Mercedes continue to make power unit gains - Cowell
While the technical regulations regarding the power units are going into their 4th stable year, Mercedes' engine Chief, Andy Cowell, has noted there are still gains to be made. Cowell underlined that the key to these continued improvements are Mercedes' proven testing facility.
Cowell said in an interview, “We’ve got ideas to reduce the friction in pretty much every area of the power unit, or the losses in electrical systems. Every time you do an engine, every time you do a phase update you’ve always learned.”

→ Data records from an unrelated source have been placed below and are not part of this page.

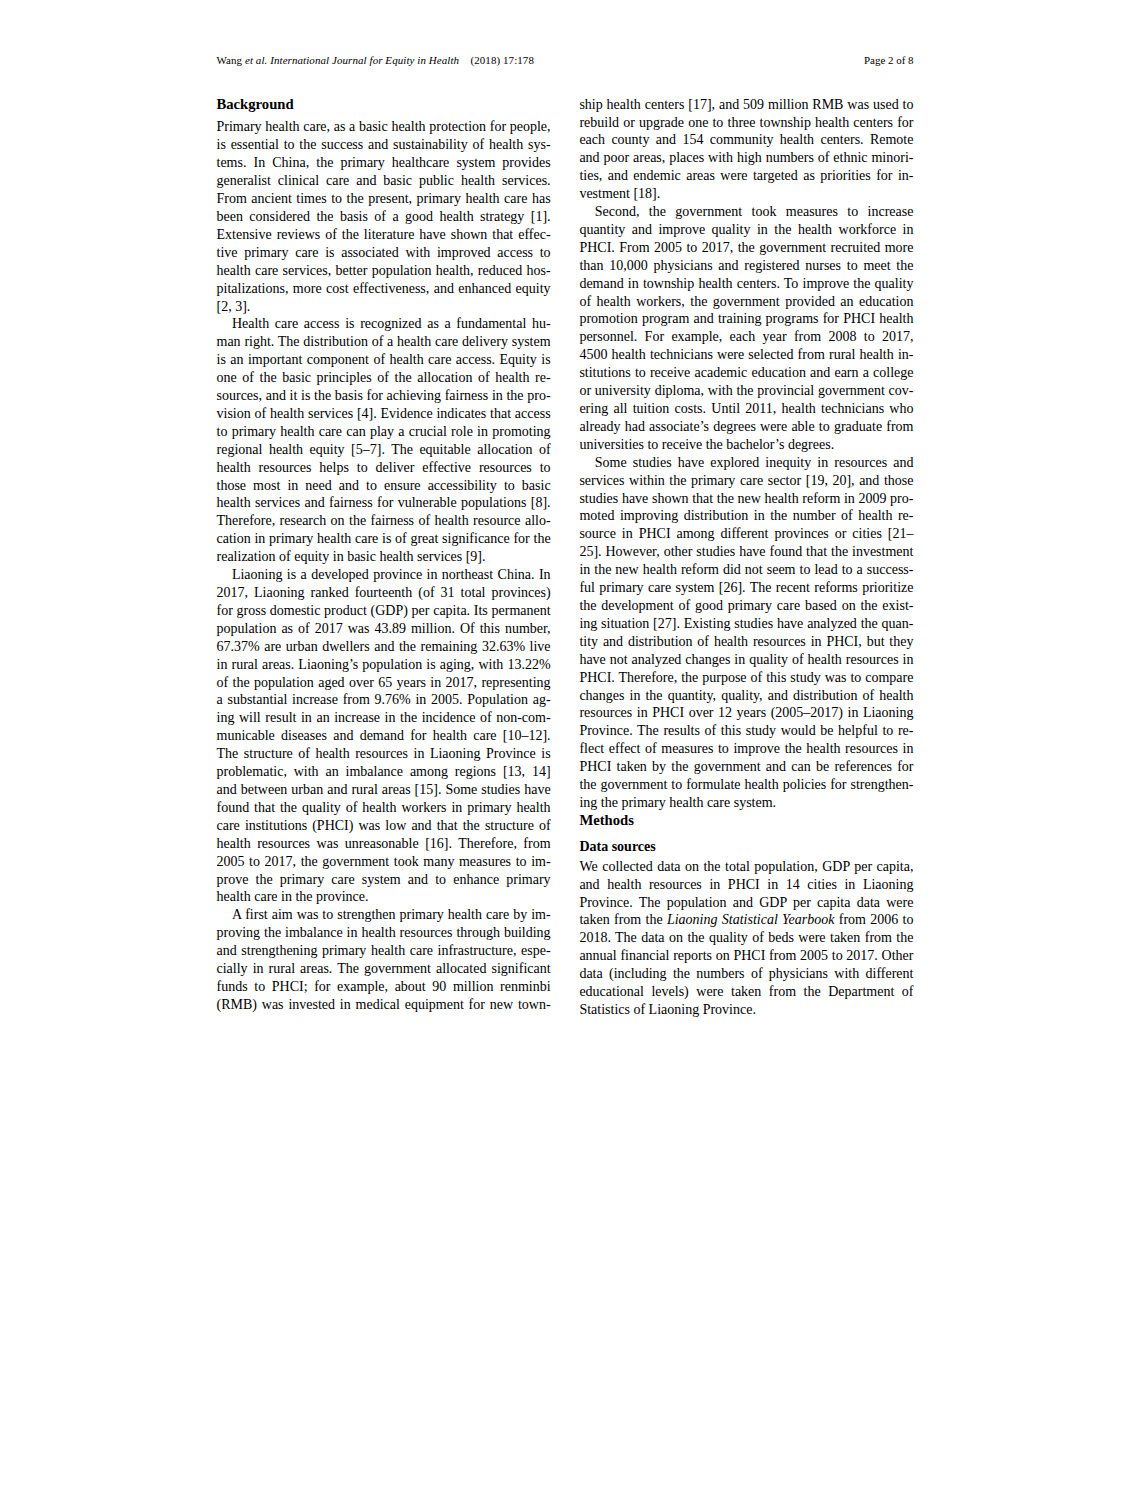Wang et al. International Journal for Equity in Health (2018) 17:178
Page 2 of 8
Background
Primary health care, as a basic health protection for people, is essential to the success and sustainability of health systems. In China, the primary healthcare system provides generalist clinical care and basic public health services. From ancient times to the present, primary health care has been considered the basis of a good health strategy [1]. Extensive reviews of the literature have shown that effective primary care is associated with improved access to health care services, better population health, reduced hospitalizations, more cost effectiveness, and enhanced equity [2, 3].
Health care access is recognized as a fundamental human right. The distribution of a health care delivery system is an important component of health care access. Equity is one of the basic principles of the allocation of health resources, and it is the basis for achieving fairness in the provision of health services [4]. Evidence indicates that access to primary health care can play a crucial role in promoting regional health equity [5–7]. The equitable allocation of health resources helps to deliver effective resources to those most in need and to ensure accessibility to basic health services and fairness for vulnerable populations [8]. Therefore, research on the fairness of health resource allocation in primary health care is of great significance for the realization of equity in basic health services [9].
Liaoning is a developed province in northeast China. In 2017, Liaoning ranked fourteenth (of 31 total provinces) for gross domestic product (GDP) per capita. Its permanent population as of 2017 was 43.89 million. Of this number, 67.37% are urban dwellers and the remaining 32.63% live in rural areas. Liaoning’s population is aging, with 13.22% of the population aged over 65 years in 2017, representing a substantial increase from 9.76% in 2005. Population aging will result in an increase in the incidence of non-communicable diseases and demand for health care [10–12]. The structure of health resources in Liaoning Province is problematic, with an imbalance among regions [13, 14] and between urban and rural areas [15]. Some studies have found that the quality of health workers in primary health care institutions (PHCI) was low and that the structure of health resources was unreasonable [16]. Therefore, from 2005 to 2017, the government took many measures to improve the primary care system and to enhance primary health care in the province.
A first aim was to strengthen primary health care by improving the imbalance in health resources through building and strengthening primary health care infrastructure, especially in rural areas. The government allocated significant funds to PHCI; for example, about 90 million renminbi (RMB) was invested in medical equipment for new township health centers [17], and 509 million RMB was used to rebuild or upgrade one to three township health centers for each county and 154 community health centers. Remote and poor areas, places with high numbers of ethnic minorities, and endemic areas were targeted as priorities for investment [18].
Second, the government took measures to increase quantity and improve quality in the health workforce in PHCI. From 2005 to 2017, the government recruited more than 10,000 physicians and registered nurses to meet the demand in township health centers. To improve the quality of health workers, the government provided an education promotion program and training programs for PHCI health personnel. For example, each year from 2008 to 2017, 4500 health technicians were selected from rural health institutions to receive academic education and earn a college or university diploma, with the provincial government covering all tuition costs. Until 2011, health technicians who already had associate’s degrees were able to graduate from universities to receive the bachelor’s degrees.
Some studies have explored inequity in resources and services within the primary care sector [19, 20], and those studies have shown that the new health reform in 2009 promoted improving distribution in the number of health resource in PHCI among different provinces or cities [21–25]. However, other studies have found that the investment in the new health reform did not seem to lead to a successful primary care system [26]. The recent reforms prioritize the development of good primary care based on the existing situation [27]. Existing studies have analyzed the quantity and distribution of health resources in PHCI, but they have not analyzed changes in quality of health resources in PHCI. Therefore, the purpose of this study was to compare changes in the quantity, quality, and distribution of health resources in PHCI over 12 years (2005–2017) in Liaoning Province. The results of this study would be helpful to reflect effect of measures to improve the health resources in PHCI taken by the government and can be references for the government to formulate health policies for strengthening the primary health care system.
Methods
Data sources
We collected data on the total population, GDP per capita, and health resources in PHCI in 14 cities in Liaoning Province. The population and GDP per capita data were taken from the Liaoning Statistical Yearbook from 2006 to 2018. The data on the quality of beds were taken from the annual financial reports on PHCI from 2005 to 2017. Other data (including the numbers of physicians with different educational levels) were taken from the Department of Statistics of Liaoning Province.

“So you freeze the concept, you do the work, you do the prove-out, you go racing and all the way along that journey it’s intensely frustrating because you’re learning but you cannot incorporate into that phase without corrupting the quality fundamentally.”

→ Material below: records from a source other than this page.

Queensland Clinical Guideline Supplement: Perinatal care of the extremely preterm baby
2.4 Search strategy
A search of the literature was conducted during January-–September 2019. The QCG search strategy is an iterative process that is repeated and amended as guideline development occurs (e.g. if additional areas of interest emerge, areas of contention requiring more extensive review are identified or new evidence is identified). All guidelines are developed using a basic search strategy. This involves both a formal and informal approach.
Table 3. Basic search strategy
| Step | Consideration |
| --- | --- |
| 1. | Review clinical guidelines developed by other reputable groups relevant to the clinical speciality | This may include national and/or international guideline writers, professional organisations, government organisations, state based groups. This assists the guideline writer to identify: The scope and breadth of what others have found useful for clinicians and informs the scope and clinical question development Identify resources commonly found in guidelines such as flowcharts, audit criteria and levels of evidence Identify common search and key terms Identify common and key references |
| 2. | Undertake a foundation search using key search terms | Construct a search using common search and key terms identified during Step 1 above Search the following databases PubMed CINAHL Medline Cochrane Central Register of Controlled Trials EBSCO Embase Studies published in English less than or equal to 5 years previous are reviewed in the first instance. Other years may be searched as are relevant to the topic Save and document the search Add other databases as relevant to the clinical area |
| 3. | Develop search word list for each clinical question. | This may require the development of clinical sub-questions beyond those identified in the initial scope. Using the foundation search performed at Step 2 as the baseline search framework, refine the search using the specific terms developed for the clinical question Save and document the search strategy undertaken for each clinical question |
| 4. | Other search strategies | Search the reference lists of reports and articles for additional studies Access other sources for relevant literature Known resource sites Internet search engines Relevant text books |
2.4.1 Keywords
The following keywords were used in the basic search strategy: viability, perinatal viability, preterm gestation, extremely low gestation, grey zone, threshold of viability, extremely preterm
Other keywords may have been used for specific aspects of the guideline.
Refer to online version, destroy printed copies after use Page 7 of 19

“So it’s ensuring that we do have a learning culture that observes and learns and reflects and then remembers that so that then, when it’s time to put the next concept together, we’ve got a whole load of ideas and a lot of it is small, marginal gains on well-trodden areas.”
“Some of it is big, fundamental bits of learning, combustion progress, friction reduction, new materials that unlock areas where we’ve been struggling with reliability. And sometimes it’s just a surprise.”
“There’s still gains to be had. It’s a plethora of marginal gains, five-millisecond gains. Then there are those nice surprises where you thought north would give you 2kW and actually it’s south that gives you 2kW. It has just been about doing those great experiments and that’s where the test facility is important.”
“You need to think about what it is you’re trying to measure but you need a very impressive dyno with incredible sensors and good test methodology to genuinely detect those gains and to pick them out from the noise of general testing,” added Cowell.
On the back of 4 years with the strongest engine in F1, Mercedes now looks set to edge ever closer to the magical 1000hp target. Whether that target will be achieved this year is highly questionably, but it looks like a certainty that it will become more and more within reach.